How can I solve this problem?
A point $P = (X, Y)$ of the unit square $(0,1) \times (0,1)$ is chosen at random. Let $\theta$ be the angle formed between the $x-$axis and the segment joining the origin and $P$. Find the density of $\theta$.
I know for example that $\theta=\tan^{-1}\left( \frac{Y}{X}\right)$ and since that $0<x<1$ and $0<y<1$ so $X\sim \textbf{U}(0,1)$ and $Y\sim \textbf{U}(0,1)$ and $X$ and $Y$ are independent random variables. But, I don't know how can I continue.

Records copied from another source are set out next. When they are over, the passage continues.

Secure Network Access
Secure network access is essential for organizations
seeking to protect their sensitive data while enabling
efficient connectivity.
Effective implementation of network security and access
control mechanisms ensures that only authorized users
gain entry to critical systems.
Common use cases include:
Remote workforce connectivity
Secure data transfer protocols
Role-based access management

In fact I don't quite understand the problem.
In my attempt, I think I could use the Jacobian transformation theorem, but I don't know how to approach the problem that way.
First of all you can calculate the distribution of $Z=\frac{Y}{X}$
Without integrals, but only with a simple drawing you get
$$ F_Z(z) = \begin{cases} 0, & \text{if $z<0$ } \\ \frac{z}{2}, & \text{if $0\leq z<1$ } \\ 1-\frac{1}{2z}, & \text{if $z\geq 1$} \end{cases}$$
Then easy find the distribution of $\theta=arctan(Z)$ with the fundamental transformation theorem
$$ f_\Theta(\theta) = \begin{cases} \frac{1}{2}+\frac{tan^2\theta}{2}, & \text{if $0\leq \theta<\frac{\pi}{4}$ } \\ \frac{1}{2}+\frac{1}{2 tan^2\theta}, & \text{if $\frac{\pi}{4}\leq\theta\leq\frac{\pi}{2}$} \\ 0, & \text{elsewhere} \end{cases}$$
Solution details & explanation
How to derivate $F_Z(z)$?
Frist of all observe that $Z \in [0;\infty)$.
Using the definition we have
$$F_Z(z)=\mathbb{P}[Z\leq z]=\mathbb{P}[Y\leq zX]$$
Let's do a drawing:
Immeditately find $f_Z(z)$ derivating F
and also easy find the density of $\Theta=tan^{-1}(Z)$ simply applying the known formula
$$f_Y(y)=f_X[g^{-1}(y)]\Bigg|\frac{d}{dy}g^{-1}(y)\Bigg|$$